Hi - below is a quick precis of what we covered last time. This week's assignment is 1) to take a real life experience and express it in one sentence, and 2) in a paragraph or two, re-work it and slot it into your novel, using your characters (much as we did in class).
Adapt real life
Can you just slot real life into fiction? I would say yes – but with modifications.
There are essential differences between what happens in life and what happens in books. You only have to look at what novels are for. They are there to entertain us, whereas real life is not often very entertaining. They create meaning, whereas real life often seems meaningless. They provide escape, but what are we trying to escape from? Real life, naturally.
Dramatic events such as car crashes and mafia hits may have happened in real life, but may still be weak in novelistic terms.
Here are some ways to adapt real life:
- Change the point of view. Make your real-life event happen to any of various characters in your novel and see how they respond. Remember, you should always have an eye on how the real-life event illuminates your character or contributes to the plot.
- Use any ‘found’ dialogue, but bear in mind that real dialogue is often circuitous, pointless, repetitive, and full of false starts and hesitations. Adapt it so that it illuminates character or moves the plot forward. If there’s no dialogue in your real story, include some.
- Make sure you look for the emotional angle.
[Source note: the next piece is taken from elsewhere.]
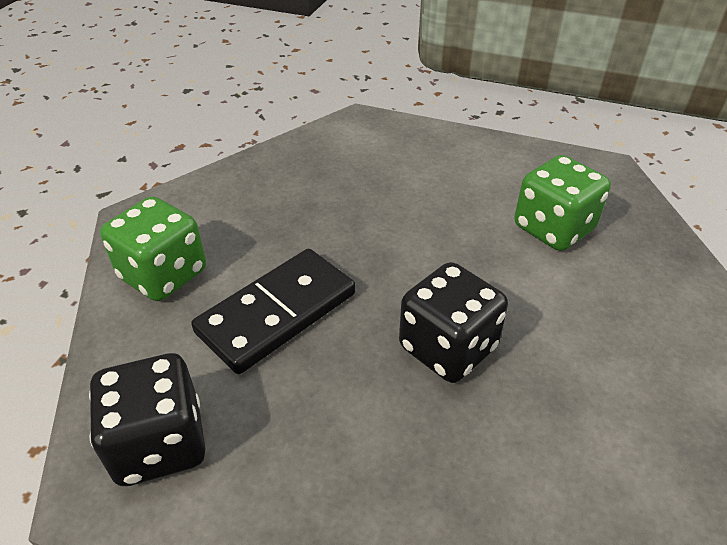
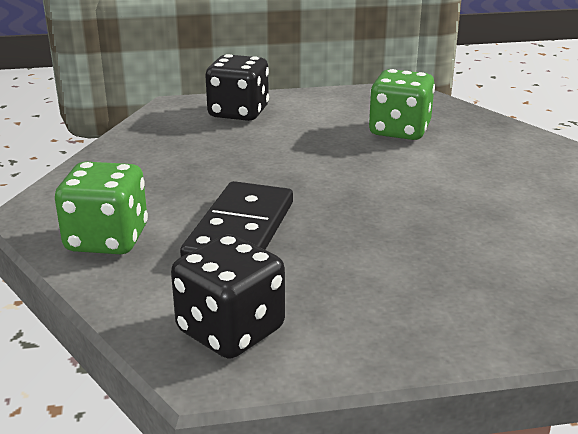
camera: 30 degrees left, 15 degrees down
black dice [399,262,508,383] -> black dice moved to [205,54,269,121]

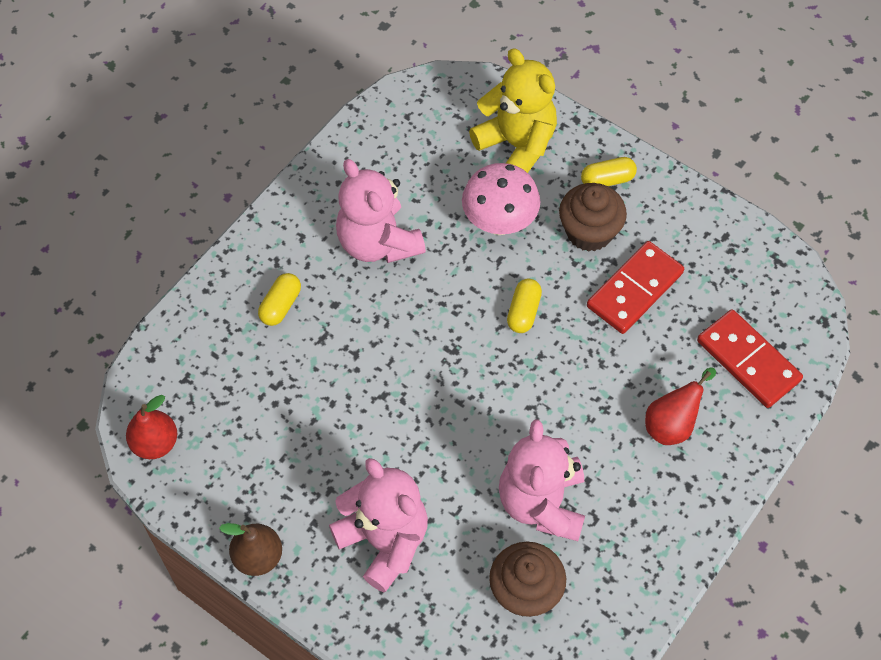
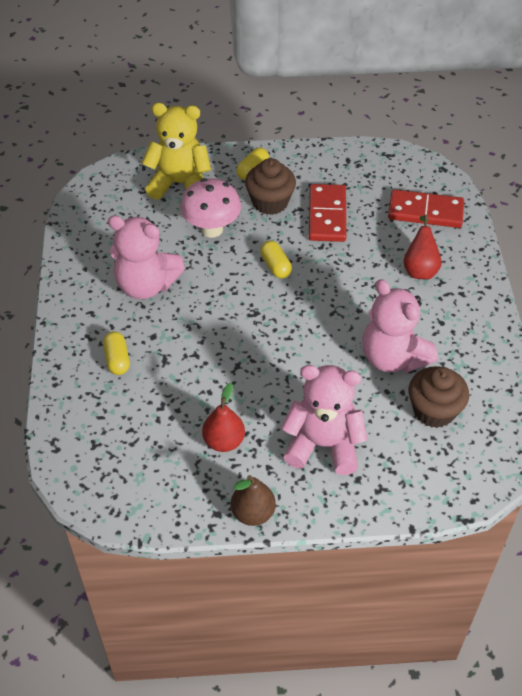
camera: 40 degrees left, 10 degrees down
red pear [126,395,177,459] -> red pear moved to [202,383,245,452]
The books you have enjoyed the most almost certainly moved you in some way to wonder, terror, amusement, pity, excitement, etc. Aim to reproduce the same effects.
- Make your real-life story suspenseful by withholding details.
- Include conflicts between characters as a cause or result of the real-life event. In the car crash referred to above, for example, make the driver of the car the adulterous lover of the passenger. Invest events with significance.
In most cases, a novelist’s job is not to transcribe a ‘slice of life’ onto the page, unworked and unchanged. There is almost always the potential for improvement. Why else would people ‘embellish’ stories when they tell them? Don’t force yourself to keep to ‘what really happened’ out of loyalty to real life. A novel is not a biography or a newspaper article. It is a different beast, and satisfies different desires.